Housing segregation kept Blacks out of white areas. Banks and real estate companies were directly complicit in this segregation. Most whites knew the facts too — Blacks moving into your area meant lower property values and worse schools. The structural racism in society drove even liberal whites to move to suburbs, not just open bigots.
The city schools became overwhelming minority (Black, Latin and Asian). Busing was never (except in rare cases) extended to the suburbs — which would be the only way to solve the root cause of segregation in education, i.e. segregation in housing. So segregation was followed by desegregation, and then — resegregation.
So we have the following reality in Boston: eighty-four percent of the school population is now minority. A recent study done by Harvard University’s Civil Rights Project confirms that there has been a substantial resegregation of public schools since the early 1980s.
Orlando Patterson, a sociology professor at Harvard, noted in an Op-Ed article in the July 18 New York Times:
“Perhaps the most striking finding of the Harvard study is that while people of color are increasingly enrolling in schools with a diversity of other nonwhite groups, white American students are going to schools that are nearly all homogeneously white, even in areas like Boston where there is a large minority population.
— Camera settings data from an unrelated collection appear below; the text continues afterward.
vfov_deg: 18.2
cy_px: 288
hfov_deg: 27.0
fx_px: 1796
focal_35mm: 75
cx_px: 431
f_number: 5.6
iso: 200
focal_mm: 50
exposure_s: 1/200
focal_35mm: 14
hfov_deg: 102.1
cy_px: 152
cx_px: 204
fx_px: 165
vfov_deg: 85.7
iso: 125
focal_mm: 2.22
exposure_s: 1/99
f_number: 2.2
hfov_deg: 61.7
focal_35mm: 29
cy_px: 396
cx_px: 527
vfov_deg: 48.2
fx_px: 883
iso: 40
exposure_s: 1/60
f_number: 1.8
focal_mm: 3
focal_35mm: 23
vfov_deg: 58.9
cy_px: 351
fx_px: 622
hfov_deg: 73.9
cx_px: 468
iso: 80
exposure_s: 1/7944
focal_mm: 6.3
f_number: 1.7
America is fast becoming a multicultural society, but mainly for colored folks.”
Does this demographic shift mean whites are now supporting resegregation? No.
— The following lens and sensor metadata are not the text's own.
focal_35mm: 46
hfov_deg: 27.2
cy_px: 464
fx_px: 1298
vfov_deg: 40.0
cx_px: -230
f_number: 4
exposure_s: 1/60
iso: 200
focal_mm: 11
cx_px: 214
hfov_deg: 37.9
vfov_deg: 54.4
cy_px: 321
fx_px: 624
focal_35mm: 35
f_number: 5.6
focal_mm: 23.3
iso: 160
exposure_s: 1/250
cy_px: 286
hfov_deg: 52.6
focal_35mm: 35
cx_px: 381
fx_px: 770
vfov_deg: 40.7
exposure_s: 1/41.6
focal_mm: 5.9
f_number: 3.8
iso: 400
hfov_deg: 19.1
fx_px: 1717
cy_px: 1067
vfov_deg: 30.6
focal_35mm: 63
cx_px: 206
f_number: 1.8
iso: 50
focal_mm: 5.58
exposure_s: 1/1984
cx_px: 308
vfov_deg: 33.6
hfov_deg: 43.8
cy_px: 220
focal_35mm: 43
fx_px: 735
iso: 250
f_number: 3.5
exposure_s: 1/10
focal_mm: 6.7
In fact, an overwhelming majority of whites support ethnic diversity. Whites who attended integrated schools in the 1970s and afterwards generally viewed their experience as positive. What explains the change in the Boston and other cities is less to do with growing racism than other factors, such as a better economy and a larger Black middle class who cannot only afford to live in white middle-class communities but do so.
Public education in general is getting less funds and support. More parents (Black and white) support charter schools and other alternatives to public education. In this context, the battle for integration gets second fiddle. Everyone is simply looking out for their family.
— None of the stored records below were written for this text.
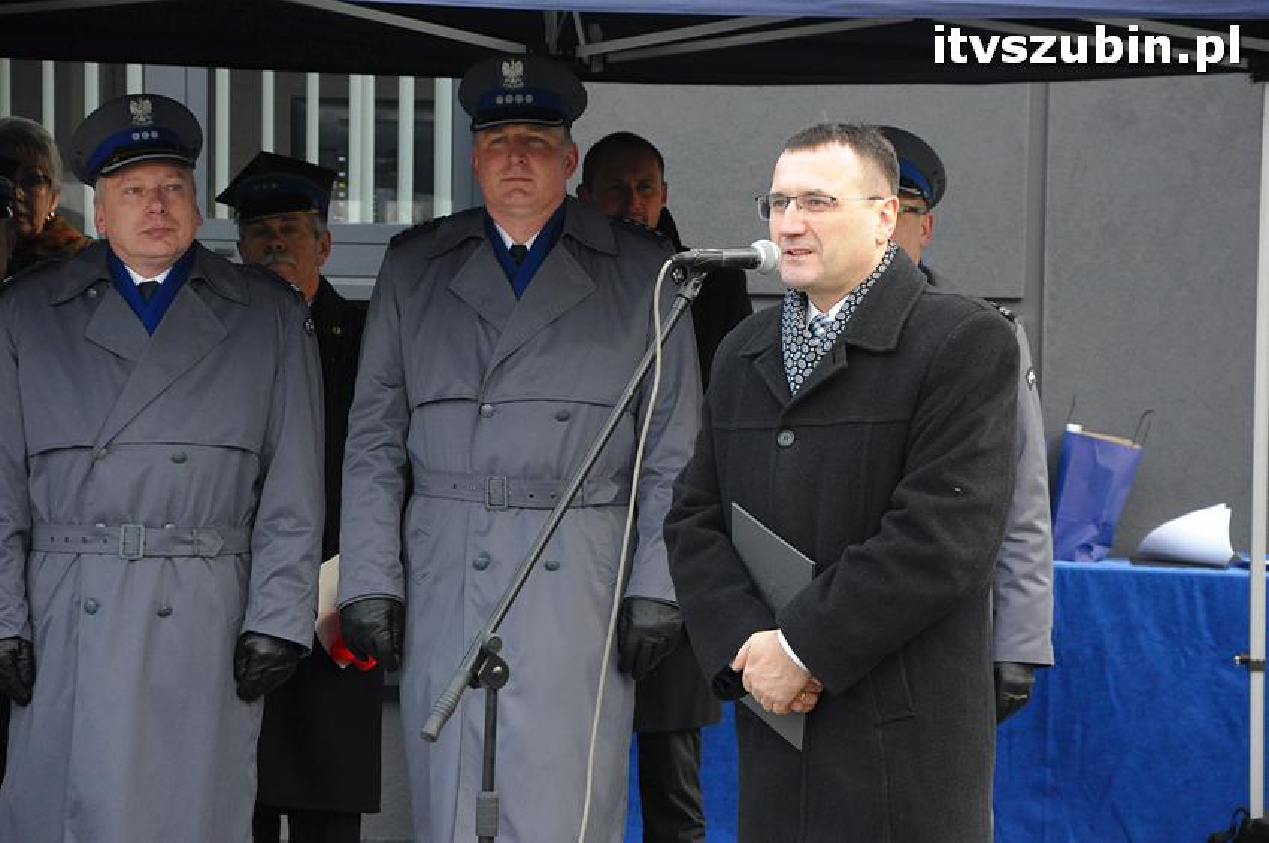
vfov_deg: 8.7
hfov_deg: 13.1
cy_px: 422
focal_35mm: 158
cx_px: 634
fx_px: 5546
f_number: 8
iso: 1600
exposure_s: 1/160
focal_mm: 105
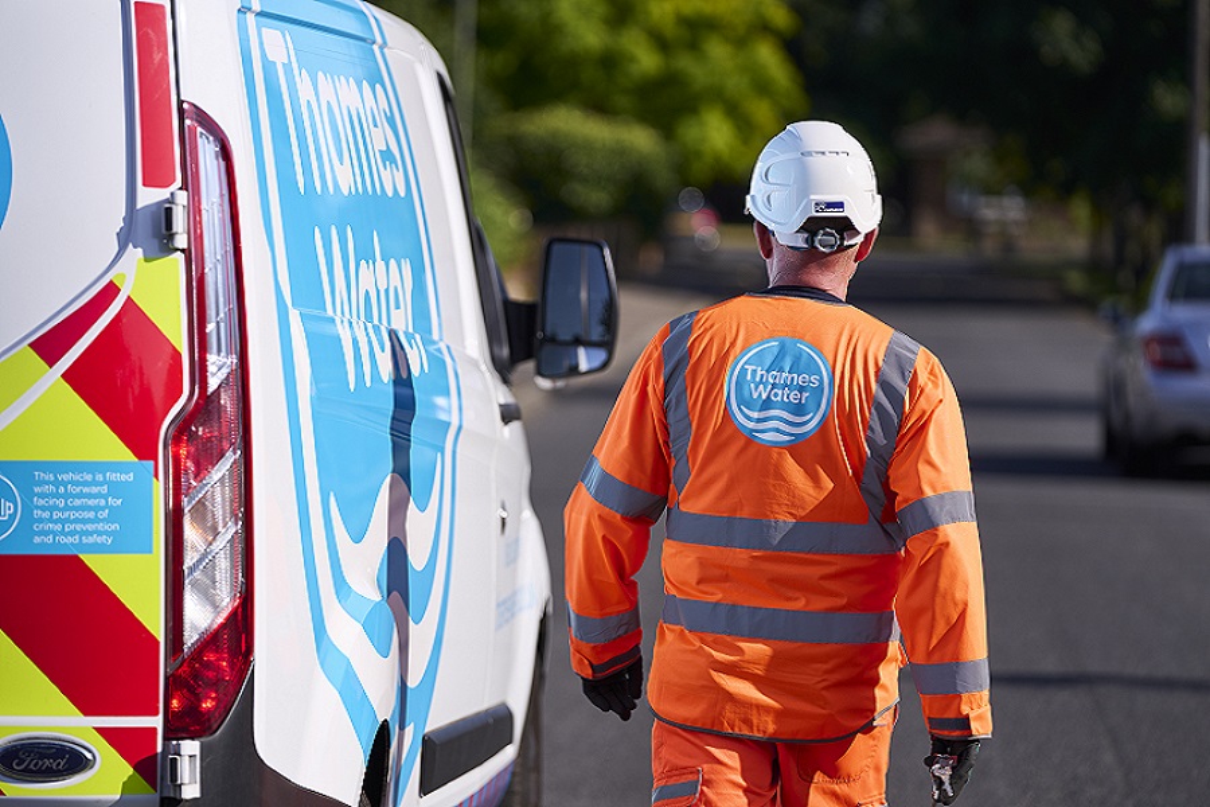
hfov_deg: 12.9
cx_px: 605
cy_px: 404
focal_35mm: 159
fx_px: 5344
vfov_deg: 8.6
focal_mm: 159
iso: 100
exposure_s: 1/1250
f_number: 3.5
In other words, the class divisions within ethnic groups are determining education policy more than the need to desegregate schools. So it isn’t really surprising that Boston’s Black community leaders supported the end of busing.
The real lesson of the 1970s is how the ruling class adjusted to the new reality opened by the civil rights victory. Up until the victory of the civil rights movement, the better off African Americans had to live alongside working-class Blacks because of strict housing segregation.
A by-product of the victory was the emergence of a new middle-class layer in the Black community. This layer is less concerned about integrated education per se than for a good quality education for their children. And who do you think leads the established civil rights groups, the NAACP, and others?
While the NAACP leadership still supports desegregation and equal education, their eyes are more focused more on the needs of their fellow middle-class brothers and sisters. For the same reasons, Jesse Jackson and other leaders are setting up corporate projects directed at Silicon Valley and Wall Street to get more Black managers and directors.
The irony of the situation today is that most whites (and Blacks) are for diversity and yet, at the same time, oppose taking special steps to end institutional racism by affirmative action and other means. The false belief that the wealth of the better off will trickle down to the less fortunate is now the accepted view of many in the middle class in the African- American community.
Working-class Blacks lack independent organizations to fight for their ethnic and class interests. Busing may be dead — indeed it is difficult to imagine any section of the Black community being eager to fight that battle again — but the larger struggle to end institutional racism in education and society as a whole is yet to be won.
That struggle will take new forms, and the new leaders and organizations have yet to be formed to lead it.